§ EXERCISE
Please update the items in the stretch from the line containing "common name: Common pill woodlouse" through the line containing "common name: Dunnock", changing every "scientific name" to "binomial name" and leaving all else as it is. Give back only those lines.

§ DATA FOR THIS TASK
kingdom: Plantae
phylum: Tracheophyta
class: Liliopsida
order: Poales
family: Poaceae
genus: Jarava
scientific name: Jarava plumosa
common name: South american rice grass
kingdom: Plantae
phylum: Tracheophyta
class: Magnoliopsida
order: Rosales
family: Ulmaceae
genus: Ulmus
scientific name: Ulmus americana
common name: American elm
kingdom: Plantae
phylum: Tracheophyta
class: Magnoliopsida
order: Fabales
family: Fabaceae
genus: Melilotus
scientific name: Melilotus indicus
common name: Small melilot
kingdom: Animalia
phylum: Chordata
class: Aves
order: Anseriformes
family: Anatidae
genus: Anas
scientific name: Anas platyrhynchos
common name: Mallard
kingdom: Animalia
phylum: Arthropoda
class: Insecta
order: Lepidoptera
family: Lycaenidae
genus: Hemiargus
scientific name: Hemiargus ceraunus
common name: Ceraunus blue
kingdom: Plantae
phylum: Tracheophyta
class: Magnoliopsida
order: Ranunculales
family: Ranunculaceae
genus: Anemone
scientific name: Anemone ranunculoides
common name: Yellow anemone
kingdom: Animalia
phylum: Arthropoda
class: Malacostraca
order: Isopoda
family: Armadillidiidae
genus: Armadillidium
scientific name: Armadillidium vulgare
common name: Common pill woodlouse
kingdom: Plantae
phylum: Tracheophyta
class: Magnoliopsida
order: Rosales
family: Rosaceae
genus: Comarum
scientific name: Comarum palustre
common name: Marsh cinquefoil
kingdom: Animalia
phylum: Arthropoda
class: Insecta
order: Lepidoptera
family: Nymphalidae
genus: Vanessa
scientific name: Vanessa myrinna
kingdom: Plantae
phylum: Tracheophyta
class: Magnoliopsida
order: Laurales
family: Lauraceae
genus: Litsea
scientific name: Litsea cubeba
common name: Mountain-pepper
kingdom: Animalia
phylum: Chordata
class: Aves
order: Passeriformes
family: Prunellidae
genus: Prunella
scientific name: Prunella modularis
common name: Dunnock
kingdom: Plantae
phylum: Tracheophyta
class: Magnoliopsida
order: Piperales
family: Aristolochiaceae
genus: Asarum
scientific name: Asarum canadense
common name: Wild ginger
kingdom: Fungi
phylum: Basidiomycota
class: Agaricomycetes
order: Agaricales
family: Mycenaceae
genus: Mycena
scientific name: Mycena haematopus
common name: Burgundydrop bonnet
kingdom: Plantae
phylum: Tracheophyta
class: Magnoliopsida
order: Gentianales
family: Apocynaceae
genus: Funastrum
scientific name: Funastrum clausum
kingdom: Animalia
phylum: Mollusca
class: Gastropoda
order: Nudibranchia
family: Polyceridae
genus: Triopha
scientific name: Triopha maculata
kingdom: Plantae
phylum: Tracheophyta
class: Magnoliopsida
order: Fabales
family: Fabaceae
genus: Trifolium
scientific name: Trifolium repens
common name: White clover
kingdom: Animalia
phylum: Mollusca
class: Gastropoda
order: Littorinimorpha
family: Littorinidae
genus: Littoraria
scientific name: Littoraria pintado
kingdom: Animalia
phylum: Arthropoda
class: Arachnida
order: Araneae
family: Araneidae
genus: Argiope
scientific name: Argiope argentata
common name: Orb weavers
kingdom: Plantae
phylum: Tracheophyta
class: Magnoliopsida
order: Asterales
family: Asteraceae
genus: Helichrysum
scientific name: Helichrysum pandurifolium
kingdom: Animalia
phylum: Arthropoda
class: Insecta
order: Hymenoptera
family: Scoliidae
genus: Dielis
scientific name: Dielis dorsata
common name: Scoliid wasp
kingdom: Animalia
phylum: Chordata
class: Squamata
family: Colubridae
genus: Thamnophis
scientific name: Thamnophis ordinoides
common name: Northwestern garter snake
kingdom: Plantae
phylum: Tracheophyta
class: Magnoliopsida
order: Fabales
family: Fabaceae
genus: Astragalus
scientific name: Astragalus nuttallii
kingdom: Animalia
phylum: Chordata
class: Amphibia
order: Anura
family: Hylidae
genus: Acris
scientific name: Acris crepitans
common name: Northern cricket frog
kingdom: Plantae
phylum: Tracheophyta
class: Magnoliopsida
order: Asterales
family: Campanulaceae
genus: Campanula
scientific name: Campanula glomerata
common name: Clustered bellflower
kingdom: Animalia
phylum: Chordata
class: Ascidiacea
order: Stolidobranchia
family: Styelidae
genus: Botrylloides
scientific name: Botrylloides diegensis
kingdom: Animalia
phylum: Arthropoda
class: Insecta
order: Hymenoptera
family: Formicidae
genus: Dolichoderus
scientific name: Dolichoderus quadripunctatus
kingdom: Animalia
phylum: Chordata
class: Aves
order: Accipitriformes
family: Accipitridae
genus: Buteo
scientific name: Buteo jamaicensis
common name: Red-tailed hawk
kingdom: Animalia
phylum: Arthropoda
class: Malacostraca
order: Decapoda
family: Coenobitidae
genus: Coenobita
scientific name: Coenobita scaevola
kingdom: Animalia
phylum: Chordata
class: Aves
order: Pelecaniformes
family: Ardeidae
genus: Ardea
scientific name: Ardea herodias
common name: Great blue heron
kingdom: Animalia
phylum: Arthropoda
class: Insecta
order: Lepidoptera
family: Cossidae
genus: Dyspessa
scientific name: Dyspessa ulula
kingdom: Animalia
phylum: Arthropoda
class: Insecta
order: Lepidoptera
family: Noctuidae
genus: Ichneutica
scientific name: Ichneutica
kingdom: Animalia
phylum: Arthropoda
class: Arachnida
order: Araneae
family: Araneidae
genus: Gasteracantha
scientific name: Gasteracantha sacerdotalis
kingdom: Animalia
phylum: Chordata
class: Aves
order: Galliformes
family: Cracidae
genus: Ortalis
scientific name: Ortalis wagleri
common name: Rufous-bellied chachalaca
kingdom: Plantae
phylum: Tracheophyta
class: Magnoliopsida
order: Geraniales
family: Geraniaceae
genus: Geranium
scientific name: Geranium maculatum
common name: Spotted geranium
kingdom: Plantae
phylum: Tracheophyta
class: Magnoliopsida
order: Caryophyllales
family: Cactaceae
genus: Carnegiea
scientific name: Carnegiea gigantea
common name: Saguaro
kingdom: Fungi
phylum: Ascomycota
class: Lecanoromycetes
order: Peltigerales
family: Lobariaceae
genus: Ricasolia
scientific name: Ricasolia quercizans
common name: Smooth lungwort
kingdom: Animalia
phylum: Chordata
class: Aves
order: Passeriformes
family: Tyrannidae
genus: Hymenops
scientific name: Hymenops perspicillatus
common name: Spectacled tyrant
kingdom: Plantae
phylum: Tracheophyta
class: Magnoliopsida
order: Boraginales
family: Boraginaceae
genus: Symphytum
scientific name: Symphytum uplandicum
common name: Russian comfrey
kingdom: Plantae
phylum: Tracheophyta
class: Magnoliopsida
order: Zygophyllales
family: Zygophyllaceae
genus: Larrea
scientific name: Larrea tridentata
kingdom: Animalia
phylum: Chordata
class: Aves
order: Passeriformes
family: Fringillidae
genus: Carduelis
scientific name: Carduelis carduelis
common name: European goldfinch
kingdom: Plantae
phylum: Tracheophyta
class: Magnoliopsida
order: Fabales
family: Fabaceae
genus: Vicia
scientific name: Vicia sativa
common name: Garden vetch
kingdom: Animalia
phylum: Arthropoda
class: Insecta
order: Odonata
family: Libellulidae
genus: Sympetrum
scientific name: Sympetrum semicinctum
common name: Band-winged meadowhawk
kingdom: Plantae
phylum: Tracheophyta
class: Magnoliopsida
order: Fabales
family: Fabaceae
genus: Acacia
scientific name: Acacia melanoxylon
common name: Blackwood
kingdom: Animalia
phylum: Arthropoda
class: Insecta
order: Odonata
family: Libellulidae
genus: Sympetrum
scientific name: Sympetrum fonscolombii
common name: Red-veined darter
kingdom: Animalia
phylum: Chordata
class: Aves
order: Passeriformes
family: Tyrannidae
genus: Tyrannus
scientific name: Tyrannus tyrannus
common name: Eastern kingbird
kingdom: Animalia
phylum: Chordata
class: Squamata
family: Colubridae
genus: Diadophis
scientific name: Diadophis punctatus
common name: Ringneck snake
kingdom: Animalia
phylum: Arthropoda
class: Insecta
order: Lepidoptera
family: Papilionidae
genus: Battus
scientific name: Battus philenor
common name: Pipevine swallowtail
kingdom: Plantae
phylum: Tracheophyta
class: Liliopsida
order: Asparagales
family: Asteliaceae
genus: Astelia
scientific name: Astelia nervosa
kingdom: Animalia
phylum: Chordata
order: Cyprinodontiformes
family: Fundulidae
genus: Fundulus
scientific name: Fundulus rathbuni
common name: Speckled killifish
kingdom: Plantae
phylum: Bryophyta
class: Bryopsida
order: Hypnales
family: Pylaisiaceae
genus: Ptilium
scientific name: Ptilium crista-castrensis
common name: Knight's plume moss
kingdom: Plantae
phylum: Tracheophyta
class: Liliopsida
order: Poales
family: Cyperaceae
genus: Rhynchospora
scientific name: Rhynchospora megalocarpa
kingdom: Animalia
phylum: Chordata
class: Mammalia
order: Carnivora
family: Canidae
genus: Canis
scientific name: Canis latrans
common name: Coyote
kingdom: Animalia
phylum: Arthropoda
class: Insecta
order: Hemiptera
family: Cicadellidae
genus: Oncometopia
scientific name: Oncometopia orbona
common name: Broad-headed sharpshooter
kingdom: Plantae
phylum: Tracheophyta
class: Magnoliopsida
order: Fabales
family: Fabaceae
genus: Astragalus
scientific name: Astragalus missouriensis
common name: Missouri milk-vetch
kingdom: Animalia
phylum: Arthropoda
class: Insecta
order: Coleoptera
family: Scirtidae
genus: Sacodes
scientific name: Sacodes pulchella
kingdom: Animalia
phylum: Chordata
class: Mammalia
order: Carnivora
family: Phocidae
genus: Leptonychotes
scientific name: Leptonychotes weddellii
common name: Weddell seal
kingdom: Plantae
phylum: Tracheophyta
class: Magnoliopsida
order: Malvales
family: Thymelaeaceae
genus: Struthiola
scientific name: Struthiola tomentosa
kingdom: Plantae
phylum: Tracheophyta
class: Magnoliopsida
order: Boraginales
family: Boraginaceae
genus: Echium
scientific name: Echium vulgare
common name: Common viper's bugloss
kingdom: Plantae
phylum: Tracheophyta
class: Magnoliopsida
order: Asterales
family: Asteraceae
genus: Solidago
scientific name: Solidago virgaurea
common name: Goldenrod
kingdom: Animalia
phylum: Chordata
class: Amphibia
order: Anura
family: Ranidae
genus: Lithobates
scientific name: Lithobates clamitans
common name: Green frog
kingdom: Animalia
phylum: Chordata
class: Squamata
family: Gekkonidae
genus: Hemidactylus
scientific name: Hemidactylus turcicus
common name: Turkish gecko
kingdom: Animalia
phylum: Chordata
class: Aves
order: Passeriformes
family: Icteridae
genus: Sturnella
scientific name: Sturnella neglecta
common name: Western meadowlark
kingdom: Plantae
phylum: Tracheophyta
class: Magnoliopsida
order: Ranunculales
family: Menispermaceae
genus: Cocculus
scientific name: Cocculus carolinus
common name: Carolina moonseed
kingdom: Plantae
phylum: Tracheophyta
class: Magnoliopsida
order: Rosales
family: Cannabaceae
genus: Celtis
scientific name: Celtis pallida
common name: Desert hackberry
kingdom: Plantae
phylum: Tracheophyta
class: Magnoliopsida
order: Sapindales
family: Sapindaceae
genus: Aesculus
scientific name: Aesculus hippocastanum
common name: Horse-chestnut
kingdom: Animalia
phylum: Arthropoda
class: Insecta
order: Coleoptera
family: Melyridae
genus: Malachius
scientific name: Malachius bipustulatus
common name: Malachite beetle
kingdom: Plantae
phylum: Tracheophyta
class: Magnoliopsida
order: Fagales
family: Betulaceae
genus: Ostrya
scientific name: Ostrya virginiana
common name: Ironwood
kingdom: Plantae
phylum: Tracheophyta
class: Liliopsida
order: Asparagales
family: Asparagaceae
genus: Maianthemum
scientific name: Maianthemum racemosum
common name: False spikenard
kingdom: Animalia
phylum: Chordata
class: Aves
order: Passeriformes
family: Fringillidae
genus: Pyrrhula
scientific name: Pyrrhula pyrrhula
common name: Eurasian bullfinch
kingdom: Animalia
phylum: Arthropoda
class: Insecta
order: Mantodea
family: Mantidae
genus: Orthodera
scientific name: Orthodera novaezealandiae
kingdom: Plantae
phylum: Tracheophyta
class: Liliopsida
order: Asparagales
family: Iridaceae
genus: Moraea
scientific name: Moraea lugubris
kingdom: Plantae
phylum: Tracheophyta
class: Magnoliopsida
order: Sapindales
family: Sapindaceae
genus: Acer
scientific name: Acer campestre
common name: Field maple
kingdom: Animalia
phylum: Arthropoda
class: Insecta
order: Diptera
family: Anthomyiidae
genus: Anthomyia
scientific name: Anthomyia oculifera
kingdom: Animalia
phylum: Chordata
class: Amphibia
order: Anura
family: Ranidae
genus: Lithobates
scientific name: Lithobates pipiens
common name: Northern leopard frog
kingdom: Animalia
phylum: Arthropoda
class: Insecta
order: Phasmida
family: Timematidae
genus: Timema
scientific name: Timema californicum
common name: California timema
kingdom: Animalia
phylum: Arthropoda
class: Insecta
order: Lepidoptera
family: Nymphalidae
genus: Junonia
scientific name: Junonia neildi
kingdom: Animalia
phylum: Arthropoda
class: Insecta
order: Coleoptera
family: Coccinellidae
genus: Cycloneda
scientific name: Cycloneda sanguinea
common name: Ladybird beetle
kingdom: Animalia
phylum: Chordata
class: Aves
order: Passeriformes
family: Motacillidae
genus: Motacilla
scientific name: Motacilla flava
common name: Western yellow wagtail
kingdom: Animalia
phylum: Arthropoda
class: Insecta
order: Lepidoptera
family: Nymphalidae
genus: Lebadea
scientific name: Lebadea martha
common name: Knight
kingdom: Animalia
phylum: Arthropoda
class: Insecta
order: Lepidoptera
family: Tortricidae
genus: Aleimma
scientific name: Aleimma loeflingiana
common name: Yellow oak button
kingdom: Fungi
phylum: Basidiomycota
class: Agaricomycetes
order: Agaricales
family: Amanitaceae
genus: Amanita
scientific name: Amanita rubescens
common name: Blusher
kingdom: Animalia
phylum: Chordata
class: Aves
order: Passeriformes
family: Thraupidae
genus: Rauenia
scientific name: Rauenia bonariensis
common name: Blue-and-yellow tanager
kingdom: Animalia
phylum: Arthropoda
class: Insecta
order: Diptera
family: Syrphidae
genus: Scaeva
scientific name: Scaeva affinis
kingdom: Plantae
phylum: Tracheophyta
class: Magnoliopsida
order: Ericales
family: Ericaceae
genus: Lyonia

§ SOLUTION TO THIS EXERCISE
common name: Common pill woodlouse
kingdom: Plantae
phylum: Tracheophyta
class: Magnoliopsida
order: Rosales
family: Rosaceae
genus: Comarum
binomial name: Comarum palustre
common name: Marsh cinquefoil
kingdom: Animalia
phylum: Arthropoda
class: Insecta
order: Lepidoptera
family: Nymphalidae
genus: Vanessa
binomial name: Vanessa myrinna
kingdom: Plantae
phylum: Tracheophyta
class: Magnoliopsida
order: Laurales
family: Lauraceae
genus: Litsea
binomial name: Litsea cubeba
common name: Mountain-pepper
kingdom: Animalia
phylum: Chordata
class: Aves
order: Passeriformes
family: Prunellidae
genus: Prunella
binomial name: Prunella modularis
common name: Dunnock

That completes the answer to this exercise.